Lors d’une répétition au centre pénitentiaire de Meaux. | Charlotte Gonzales

Dix soirs d’affilée, du 4 au 14 mai (avec une relâche le 8), six hommes condamnés à de longues peines de prison vont jouer l’Iliade, aux côtés de comédiens professionnels. Le public découvrira chaque fois un chant différent de l’épopée grecque, interprété par cette troupe peu ordinaire de dix-huit comédiens.

« C’est une création théâtrale à part entière », insiste Valérie Dassonville, codirectrice avec Adrien de Van du Théâtre Paris-Villette, partenaire du spectacle et qui l’a inscrit dans sa programmation. Iliade coche en effet les cases habituelles : sept mois de répétition, plusieurs dates de représentation, des comédiens tous rémunérés. Il n’empêche que cette fresque théâtrale, dont les deux premières dates affichent complet, est le fruit d’une collaboration inédite entre deux sphères qui se rencontrent rarement : la culture et l’administration pénitentiaire.

Une femme, Irène Muscari, est à l’origine de ce projet. Coordinatrice culturelle du Service pénitentiaire d’insertion et de probation (SPIP) au sein de la prison de Meaux-Chauconin (Seine-et-Marne), elle a sollicité le metteur en scène Luca Giacomoni après les attentats de novembre 2015 pour un travail théâtral sur la notion de conflit. Il choisit l’Iliade, texte fondateur et miroir des passions humaines.

Leur vie à travers les mots d’Homère

De novembre 2015 à janvier 2016, une petite équipe de comédiens se constitue, et des détenus de la prison de Meaux quittent trois fois par semaine leurs cellules pour les répétitions du chant 1 de l’œuvre. « L’histoire particulière de certains de ces hommes, la compréhension qui est la leur de l’Iliade que, pour beaucoup, ils ne connaissaient pas, tout cela donnait une très grande force à leur interprétation », estime le metteur en scène. A travers les mots d’Homère, certains lisent leur vie. La mort d’un proche ou la notion d’honneur qui justifie la guerre ne sont pas des abstractions pour certains des interprètes d’Iliade.

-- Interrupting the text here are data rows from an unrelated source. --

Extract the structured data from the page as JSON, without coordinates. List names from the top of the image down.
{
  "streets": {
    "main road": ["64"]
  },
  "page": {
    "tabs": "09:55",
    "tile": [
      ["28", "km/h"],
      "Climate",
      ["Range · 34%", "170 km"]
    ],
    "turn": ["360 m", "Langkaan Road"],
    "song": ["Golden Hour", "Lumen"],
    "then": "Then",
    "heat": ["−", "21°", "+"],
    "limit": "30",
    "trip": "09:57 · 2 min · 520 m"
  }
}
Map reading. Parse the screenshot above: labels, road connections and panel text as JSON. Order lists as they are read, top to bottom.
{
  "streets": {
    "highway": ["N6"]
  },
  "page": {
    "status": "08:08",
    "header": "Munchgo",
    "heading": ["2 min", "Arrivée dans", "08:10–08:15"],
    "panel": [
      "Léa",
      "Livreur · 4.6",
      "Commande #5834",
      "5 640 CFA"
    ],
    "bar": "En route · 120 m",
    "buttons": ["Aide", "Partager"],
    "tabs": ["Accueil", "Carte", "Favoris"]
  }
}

Une version de trente minutes est jouée pour la première fois devant un public fin janvier 2016, lors du festival Vis-à-Vis, organisé au Théâtre Paris-Villette, qui propose des créations artistiques réalisées en milieu carcéral. « La présence sur scène de comédiens professionnels et d’amateurs, de détenus et d’hommes libres, racontait ce qu’était cette Grèce que nous fait vivre Homère, se souvient Valérie Dassonville. Ça a été foudroyant, majestueux. Un moment de théâtre étonnant. »

Debout, les spectateurs applaudissent à tout rompre pendant dix longues minutes. Mourad est sur scène. Plus d’un an après, le jeune homme de 34 ans a gardé en mémoire ce moment fondateur. « J’ai vu que des gens avaient pleuré dans la salle. Je ne m’y attendais pas, quand on est sur scène, on ne voit pas l’énergie qu’on envoie », raconte l’ancien détenu, pour qui l’Iliade est avant tout comme « une histoire d’amour, entre un roi et son peuple, un homme et une femme, un père et son fils… ».

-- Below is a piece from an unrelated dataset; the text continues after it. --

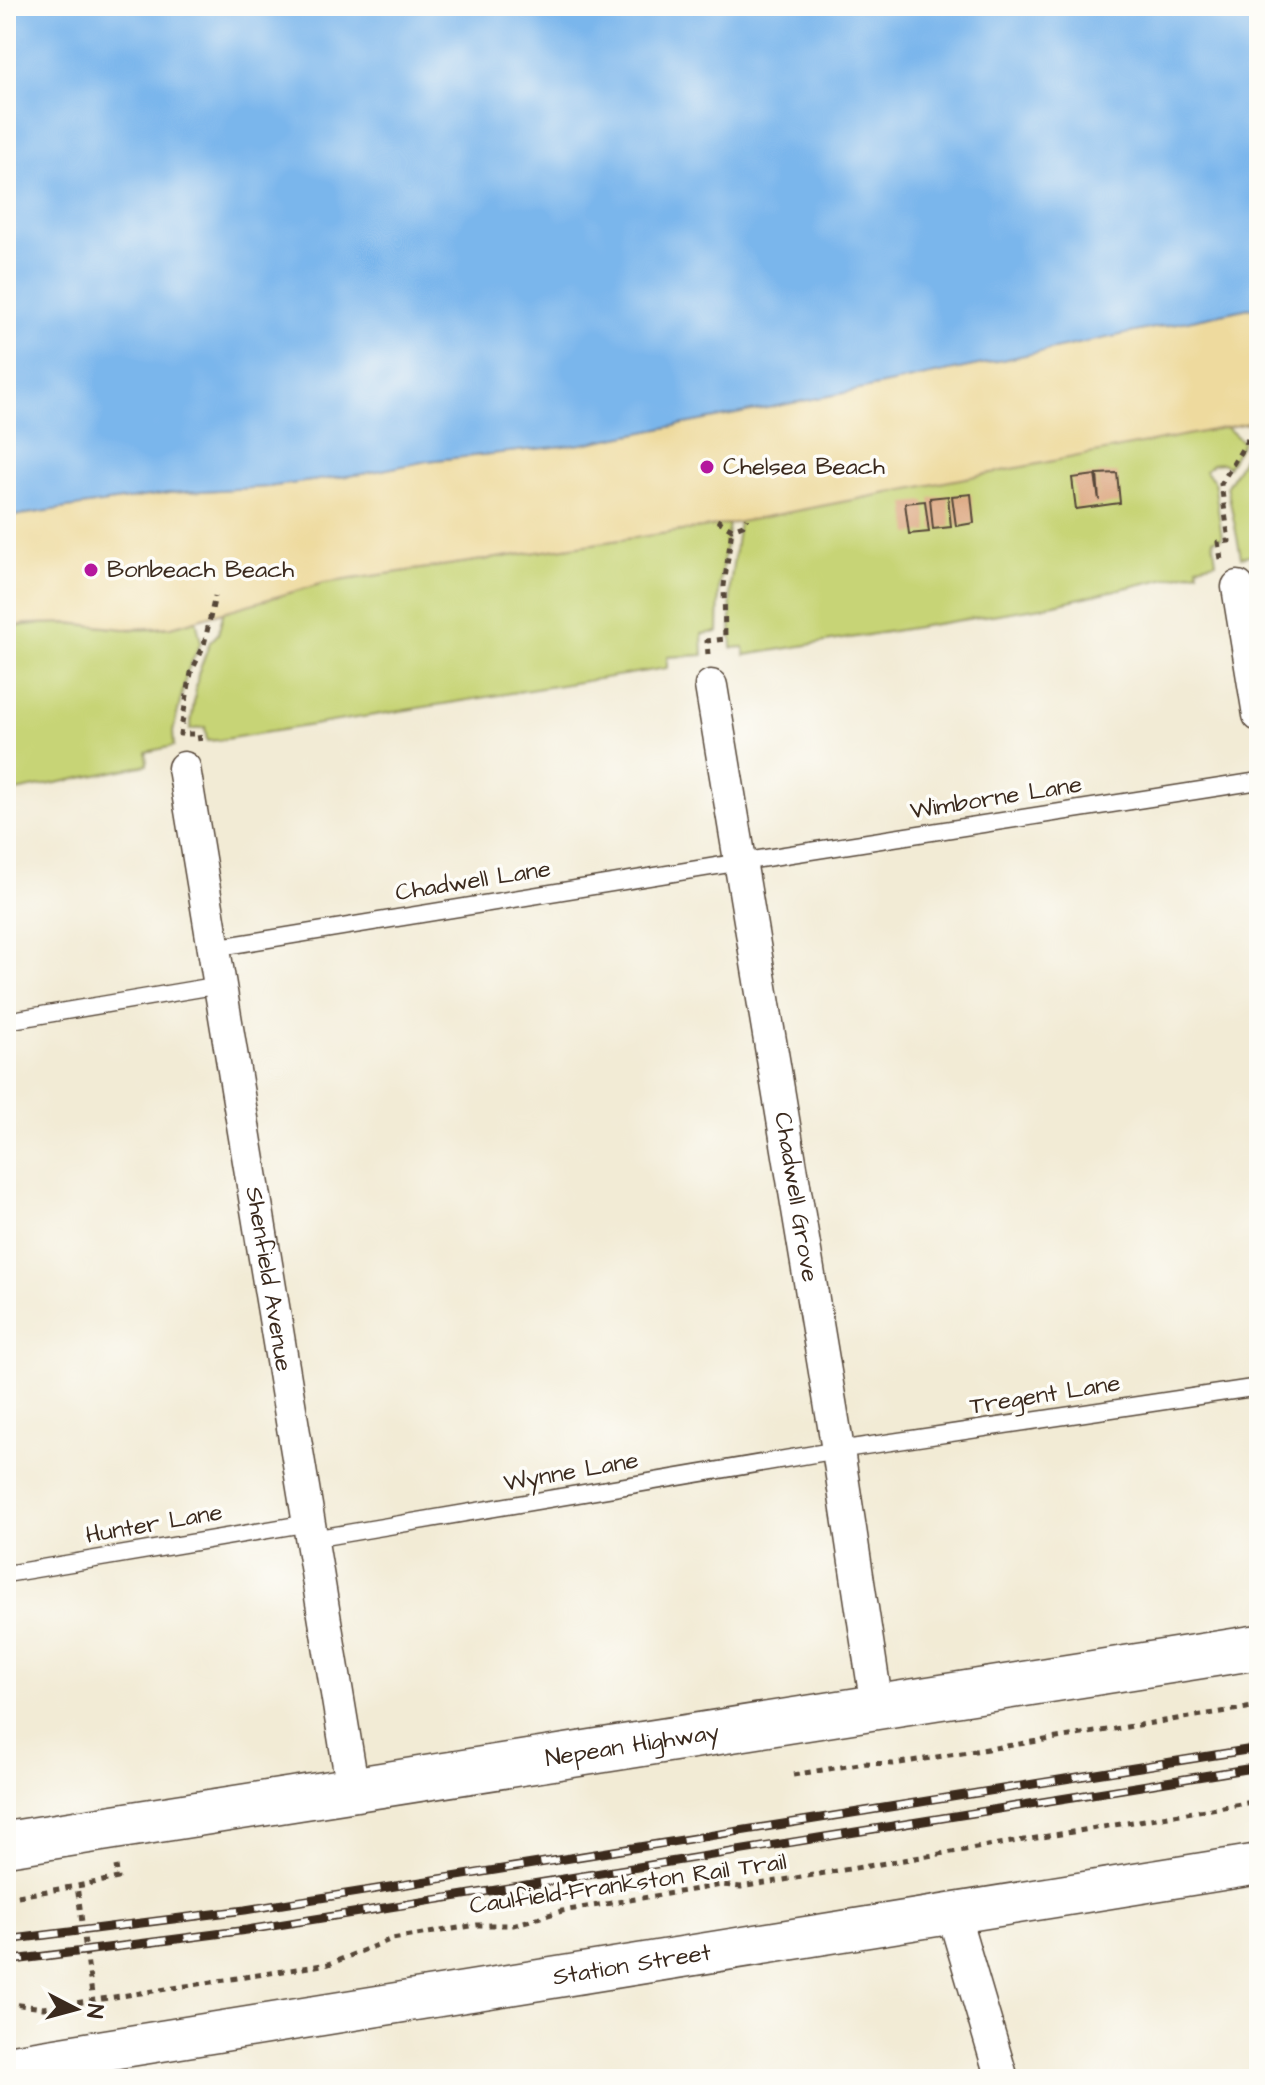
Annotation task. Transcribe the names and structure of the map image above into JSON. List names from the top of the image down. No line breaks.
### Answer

« Juste de l’humain et le texte »

Trois anciens détenus qui faisaient partie de l’aventure au tout début ont souhaité poursuivre l’aventure malgré leur sortie de prison. | Charlotte Gonzales

Impossible d’en rester là. Le succès rencontré convainc Luca Giacomoni et l’équipe du Théâtre Paris-Villette de transformer l’essai. Tous se battent pour qu’Iliade ne soit pas juste un projet culturel en prison mais devienne une œuvre théâtrale d’envergure. Fait rarissime, trois anciens détenus qui faisaient partie de l’aventure au tout début – comme Mourad – ont souhaité poursuivre malgré leur sortie de prison.

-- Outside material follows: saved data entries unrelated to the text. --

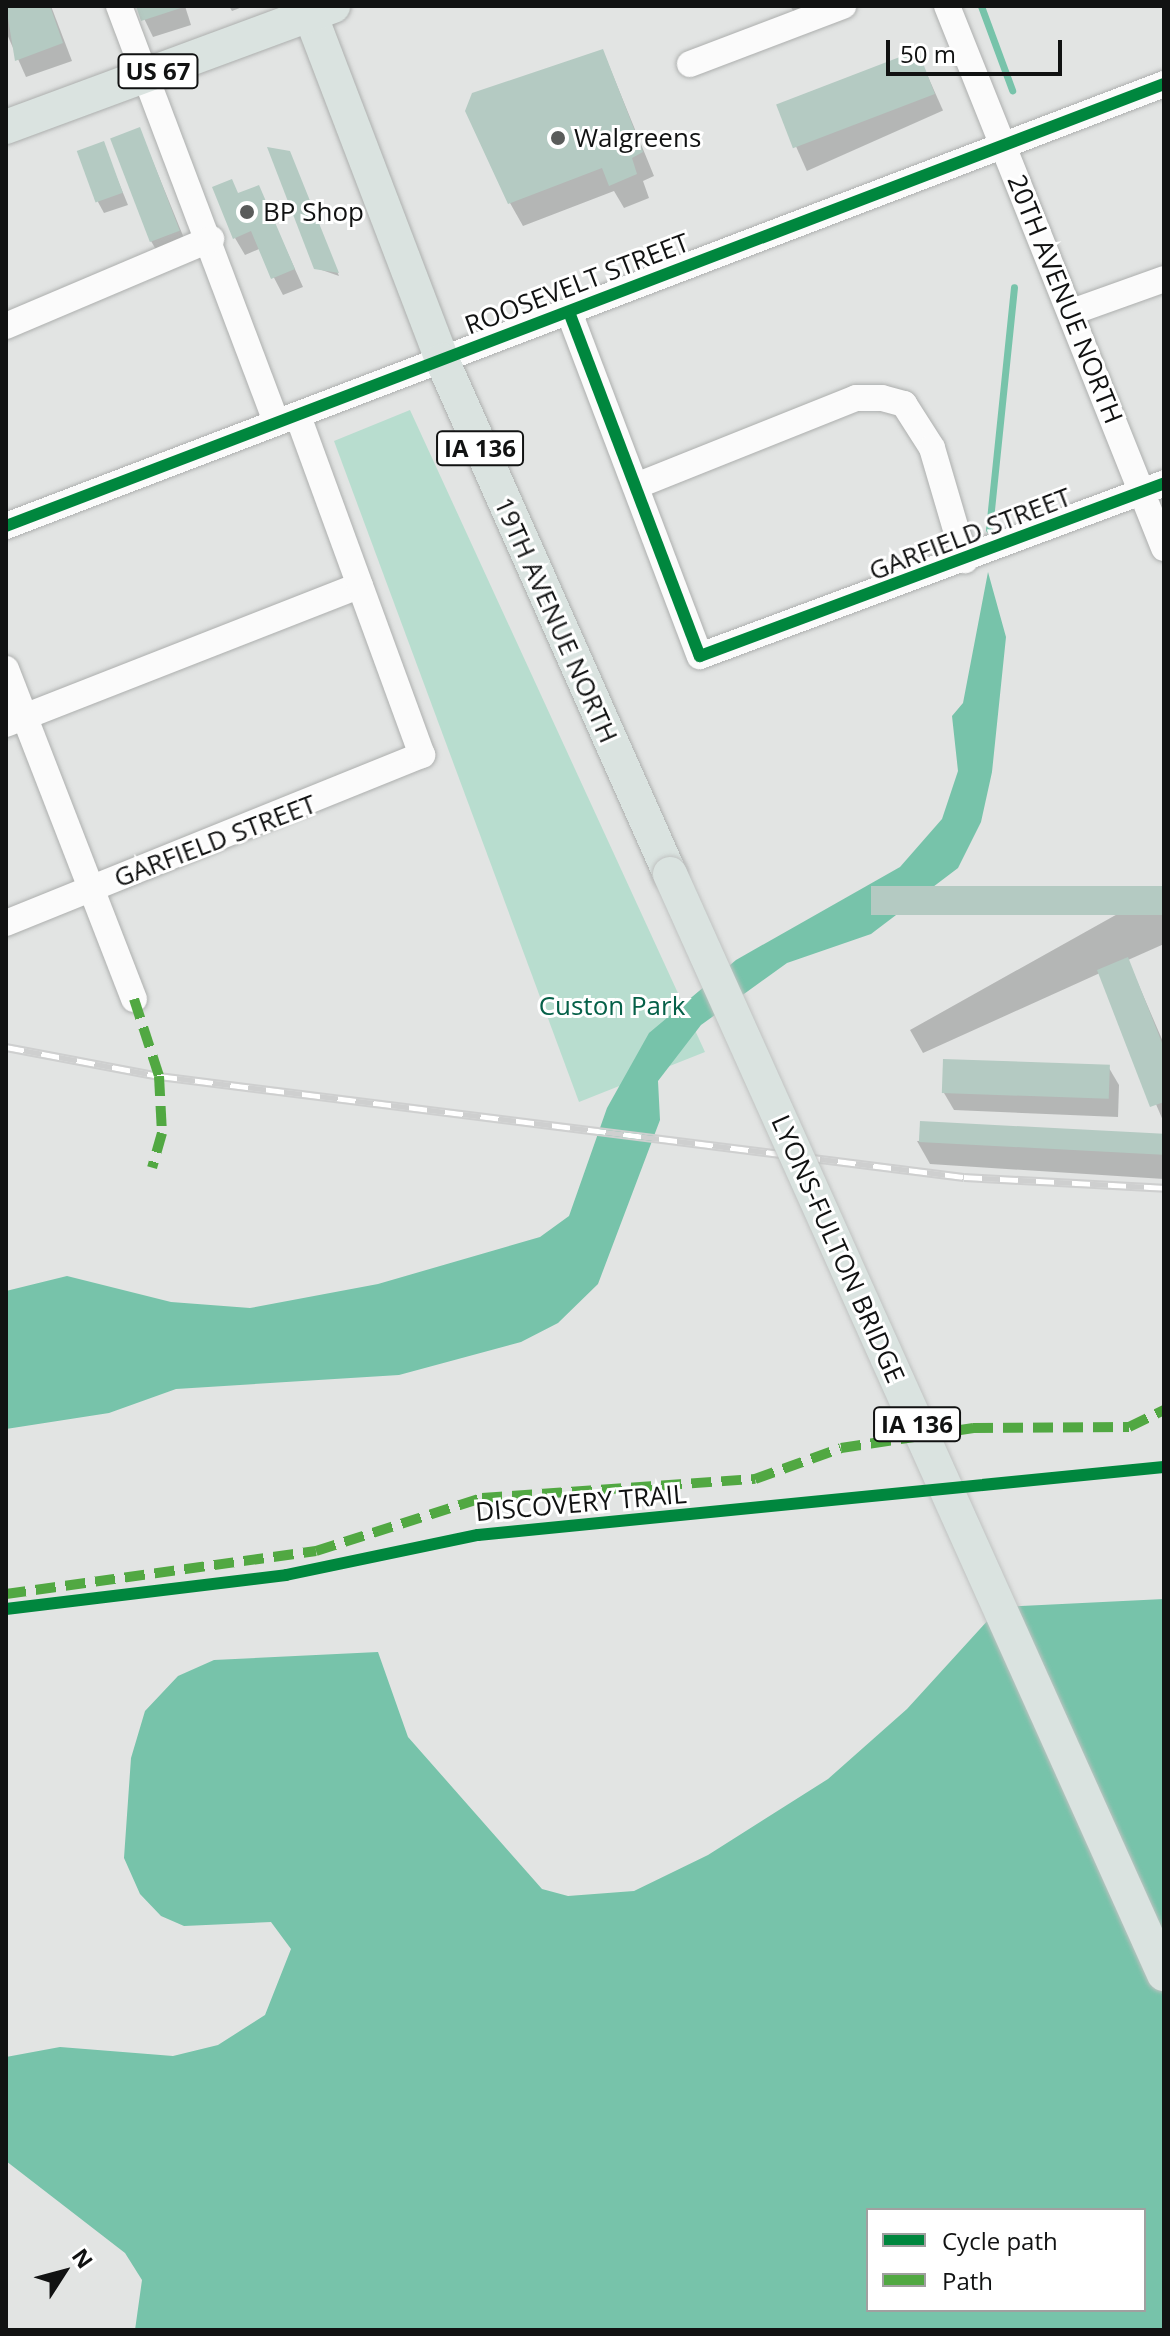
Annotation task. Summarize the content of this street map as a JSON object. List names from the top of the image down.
{
  "streets": {
    "main road": [
      "US 67",
      "IA 136",
      "19TH AVENUE NORTH",
      "LYONS-FULTON BRIDGE"
    ],
    "street": ["ROOSEVELT STREET", "20TH AVENUE NORTH", "GARFIELD STREET"],
    "cycle path": ["DISCOVERY TRAIL"]
  },
  "crossings": [
    ["US 67", "19TH AVENUE NORTH"],
    ["ROOSEVELT STREET", "20TH AVENUE NORTH"],
    ["ROOSEVELT STREET", "19TH AVENUE NORTH"],
    ["20TH AVENUE NORTH", "GARFIELD STREET"],
    ["19TH AVENUE NORTH", "LYONS-FULTON BRIDGE"]
  ],
  "parks": ["Custon Park"],
  "places": ["Walgreens", "BP Shop"],
  "legend": ["Cycle path", "Path"],
  "scale_bar": "50 m",
  "north": "top right"
}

Le pari est alors lancé de programmer plusieurs représentations, avec une billetterie payante, comme n’importe quelle création. C’est une gageure. Et cette fois, il faut travailler non pas un mais dix spectacles, réunir les fonds, convaincre l’administration pénitentiaire, obtenir douze permissions de sortie pour chaque comédien incarcéré… Les répétitions reprennent en octobre 2016, marquées par une grande intensité. Elles se partagent cette fois encore entre le centre de détention de Meaux et les planches du Théâtre Paris-Villette. Seules deux journées de répétition générale, réunissant l’ensemble des interprètes, sont prévues, les anciens détenus n’étant pas autorisés à se rendre en prison.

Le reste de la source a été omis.